Dataset items:
....

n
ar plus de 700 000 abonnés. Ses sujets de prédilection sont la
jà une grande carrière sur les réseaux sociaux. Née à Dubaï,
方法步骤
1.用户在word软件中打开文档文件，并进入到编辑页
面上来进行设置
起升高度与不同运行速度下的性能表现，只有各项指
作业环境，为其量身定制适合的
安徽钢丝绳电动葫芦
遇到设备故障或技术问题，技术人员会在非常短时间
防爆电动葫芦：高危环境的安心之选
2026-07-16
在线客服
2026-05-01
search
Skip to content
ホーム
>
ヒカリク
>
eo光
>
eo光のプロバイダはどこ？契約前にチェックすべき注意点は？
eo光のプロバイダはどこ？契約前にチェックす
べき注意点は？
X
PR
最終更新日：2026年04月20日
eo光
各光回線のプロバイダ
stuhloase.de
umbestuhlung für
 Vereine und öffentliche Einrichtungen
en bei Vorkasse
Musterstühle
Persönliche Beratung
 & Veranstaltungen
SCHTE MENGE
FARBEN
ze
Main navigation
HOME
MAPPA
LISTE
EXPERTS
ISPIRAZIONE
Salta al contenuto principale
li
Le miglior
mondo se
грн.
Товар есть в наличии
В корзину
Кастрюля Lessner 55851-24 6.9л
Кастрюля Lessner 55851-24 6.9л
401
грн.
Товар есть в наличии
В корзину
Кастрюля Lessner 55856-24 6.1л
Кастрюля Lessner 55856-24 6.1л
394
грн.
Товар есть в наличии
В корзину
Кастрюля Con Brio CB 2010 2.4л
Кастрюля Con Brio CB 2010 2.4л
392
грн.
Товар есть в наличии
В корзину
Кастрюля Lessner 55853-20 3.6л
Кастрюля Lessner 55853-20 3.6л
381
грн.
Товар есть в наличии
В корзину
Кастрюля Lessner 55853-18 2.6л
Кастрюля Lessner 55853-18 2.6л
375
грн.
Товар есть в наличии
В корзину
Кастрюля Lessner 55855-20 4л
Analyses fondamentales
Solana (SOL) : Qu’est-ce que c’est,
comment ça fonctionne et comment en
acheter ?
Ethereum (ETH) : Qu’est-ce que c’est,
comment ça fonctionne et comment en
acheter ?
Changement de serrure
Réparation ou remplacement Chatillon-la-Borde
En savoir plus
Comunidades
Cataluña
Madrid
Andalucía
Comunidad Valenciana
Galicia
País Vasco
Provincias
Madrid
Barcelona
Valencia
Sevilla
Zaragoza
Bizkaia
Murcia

....

* **Exercise details**: Output the entries above in their entirety, exactly as written.

* **Result**:
n
ar plus de 700 000 abonnés. Ses sujets de prédilection sont la
jà une grande carrière sur les réseaux sociaux. Née à Dubaï,
方法步骤
1.用户在word软件中打开文档文件，并进入到编辑页
面上来进行设置
起升高度与不同运行速度下的性能表现，只有各项指
作业环境，为其量身定制适合的
安徽钢丝绳电动葫芦
遇到设备故障或技术问题，技术人员会在非常短时间
防爆电动葫芦：高危环境的安心之选
2026-07-16
在线客服
2026-05-01
search
Skip to content
ホーム
>
ヒカリク
>
eo光
>
eo光のプロバイダはどこ？契約前にチェックすべき注意点は？
eo光のプロバイダはどこ？契約前にチェックす
べき注意点は？
X
PR
最終更新日：2026年04月20日
eo光
各光回線のプロバイダ
stuhloase.de
umbestuhlung für
 Vereine und öffentliche Einrichtungen
en bei Vorkasse
Musterstühle
Persönliche Beratung
 & Veranstaltungen
SCHTE MENGE
FARBEN
ze
Main navigation
HOME
MAPPA
LISTE
EXPERTS
ISPIRAZIONE
Salta al contenuto principale
li
Le miglior
mondo se
грн.
Товар есть в наличии
В корзину
Кастрюля Lessner 55851-24 6.9л
Кастрюля Lessner 55851-24 6.9л
401
грн.
Товар есть в наличии
В корзину
Кастрюля Lessner 55856-24 6.1л
Кастрюля Lessner 55856-24 6.1л
394
грн.
Товар есть в наличии
В корзину
Кастрюля Con Brio CB 2010 2.4л
Кастрюля Con Brio CB 2010 2.4л
392
грн.
Товар есть в наличии
В корзину
Кастрюля Lessner 55853-20 3.6л
Кастрюля Lessner 55853-20 3.6л
381
грн.
Товар есть в наличии
В корзину
Кастрюля Lessner 55853-18 2.6л
Кастрюля Lessner 55853-18 2.6л
375
грн.
Товар есть в наличии
В корзину
Кастрюля Lessner 55855-20 4л
Analyses fondamentales
Solana (SOL) : Qu’est-ce que c’est,
comment ça fonctionne et comment en
acheter ?
Ethereum (ETH) : Qu’est-ce que c’est,
comment ça fonctionne et comment en
acheter ?
Changement de serrure
Réparation ou remplacement Chatillon-la-Borde
En savoir plus
Comunidades
Cataluña
Madrid
Andalucía
Comunidad Valenciana
Galicia
País Vasco
Provincias
Madrid
Barcelona
Valencia
Sevilla
Zaragoza
Bizkaia
Murcia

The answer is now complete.